[SOURCE EXTRACT]
★ ★ ★ ★

An asynchronous AI agent built with Flask and LangGraph for orchestrating hospital-related tasks and interactions.

🧠 Overview

The hospital_agents project is a modular Flask application designed to power an AI agent. It leverages LangGraph for complex agentic workflows and uses Redis Streams for asynchronous communication, allowing for efficient processing of requests in the background. The application provides a web API for interaction and a structured approach to managing agent state and configuration.

🔨 What I Built

This project implements a robust AI agent system with the following core features:

  • Modular Flask Application: Organized using Flask's Blueprint pattern and an application factory for better maintainability and testability.
  • LangGraph Agent Orchestration: Defines a state machine for the AI agent, managing its state and execution flow based on incoming requests.
  • Asynchronous Request Processing: Utilizes Redis Streams to handle incoming requests asynchronously via a dedicated background listener thread.
  • API Endpoints: Exposes a /agent POST endpoint for external clients to interact with the AI agent.

★ ★ ★ ★

[TO DO]
Copy out the hospital_agents project description in full, word for word. You won't need the material that follows for this.

★ ★ ★ ★

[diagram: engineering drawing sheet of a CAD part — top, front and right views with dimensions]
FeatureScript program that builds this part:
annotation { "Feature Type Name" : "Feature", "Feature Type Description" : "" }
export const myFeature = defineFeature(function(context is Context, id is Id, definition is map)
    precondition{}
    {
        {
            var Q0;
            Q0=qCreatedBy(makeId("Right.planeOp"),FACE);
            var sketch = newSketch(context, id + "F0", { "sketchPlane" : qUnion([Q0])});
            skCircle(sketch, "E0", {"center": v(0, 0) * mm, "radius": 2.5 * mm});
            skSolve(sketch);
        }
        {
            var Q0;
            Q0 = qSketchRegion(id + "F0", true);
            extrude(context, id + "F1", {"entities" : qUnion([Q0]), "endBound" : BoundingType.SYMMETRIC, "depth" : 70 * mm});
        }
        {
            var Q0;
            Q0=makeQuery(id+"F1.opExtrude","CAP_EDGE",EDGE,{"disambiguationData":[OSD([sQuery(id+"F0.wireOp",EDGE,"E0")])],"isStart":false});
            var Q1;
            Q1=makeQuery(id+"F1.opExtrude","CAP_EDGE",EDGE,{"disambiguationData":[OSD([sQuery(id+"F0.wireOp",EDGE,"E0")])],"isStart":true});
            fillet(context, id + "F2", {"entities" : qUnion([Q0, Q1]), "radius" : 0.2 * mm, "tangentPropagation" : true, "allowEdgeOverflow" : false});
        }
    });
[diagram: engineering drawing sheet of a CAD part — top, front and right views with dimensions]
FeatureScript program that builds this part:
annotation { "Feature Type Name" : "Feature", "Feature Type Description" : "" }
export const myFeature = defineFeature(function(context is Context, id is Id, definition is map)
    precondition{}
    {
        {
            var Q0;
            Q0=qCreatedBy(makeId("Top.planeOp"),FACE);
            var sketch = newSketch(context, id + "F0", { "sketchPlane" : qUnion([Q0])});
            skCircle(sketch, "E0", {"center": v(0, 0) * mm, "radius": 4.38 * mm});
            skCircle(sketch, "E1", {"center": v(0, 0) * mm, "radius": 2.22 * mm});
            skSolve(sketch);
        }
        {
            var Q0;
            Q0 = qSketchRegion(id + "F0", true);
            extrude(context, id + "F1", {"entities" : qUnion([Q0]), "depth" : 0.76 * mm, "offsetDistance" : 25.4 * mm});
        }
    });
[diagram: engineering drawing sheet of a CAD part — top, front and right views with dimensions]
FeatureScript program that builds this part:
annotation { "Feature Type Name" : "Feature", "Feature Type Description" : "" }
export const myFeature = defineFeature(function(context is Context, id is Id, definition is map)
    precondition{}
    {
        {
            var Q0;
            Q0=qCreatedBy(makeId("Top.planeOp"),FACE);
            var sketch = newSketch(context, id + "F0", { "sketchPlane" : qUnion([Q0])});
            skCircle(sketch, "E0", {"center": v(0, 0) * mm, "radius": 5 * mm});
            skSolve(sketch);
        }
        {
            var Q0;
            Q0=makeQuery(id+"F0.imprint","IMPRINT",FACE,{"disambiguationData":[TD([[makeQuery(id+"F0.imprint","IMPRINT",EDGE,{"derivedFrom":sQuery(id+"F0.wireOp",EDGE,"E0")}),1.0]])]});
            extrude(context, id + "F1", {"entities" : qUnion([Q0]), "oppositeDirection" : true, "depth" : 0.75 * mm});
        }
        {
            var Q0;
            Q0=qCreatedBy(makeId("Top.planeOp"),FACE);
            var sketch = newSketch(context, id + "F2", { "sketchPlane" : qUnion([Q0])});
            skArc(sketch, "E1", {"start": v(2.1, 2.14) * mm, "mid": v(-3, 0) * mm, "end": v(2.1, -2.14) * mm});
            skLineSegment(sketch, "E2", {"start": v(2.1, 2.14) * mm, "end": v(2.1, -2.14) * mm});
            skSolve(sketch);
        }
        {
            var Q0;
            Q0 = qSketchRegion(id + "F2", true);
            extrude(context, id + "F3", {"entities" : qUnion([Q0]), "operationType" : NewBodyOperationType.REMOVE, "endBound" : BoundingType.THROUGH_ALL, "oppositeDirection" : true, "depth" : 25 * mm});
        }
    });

★ ★ ★ ★

[EXERCISE RESPONSE]
An asynchronous AI agent built with Flask and LangGraph for orchestrating hospital-related tasks and interactions.

🧠 Overview

The hospital_agents project is a modular Flask application designed to power an AI agent. It leverages LangGraph for complex agentic workflows and uses Redis Streams for asynchronous communication, allowing for efficient processing of requests in the background. The application provides a web API for interaction and a structured approach to managing agent state and configuration.

🔨 What I Built

This project implements a robust AI agent system with the following core features:

  • Modular Flask Application: Organized using Flask's Blueprint pattern and an application factory for better maintainability and testability.
  • LangGraph Agent Orchestration: Defines a state machine for the AI agent, managing its state and execution flow based on incoming requests.
  • Asynchronous Request Processing: Utilizes Redis Streams to handle incoming requests asynchronously via a dedicated background listener thread.
  • API Endpoints: Exposes a /agent POST endpoint for external clients to interact with the AI agent.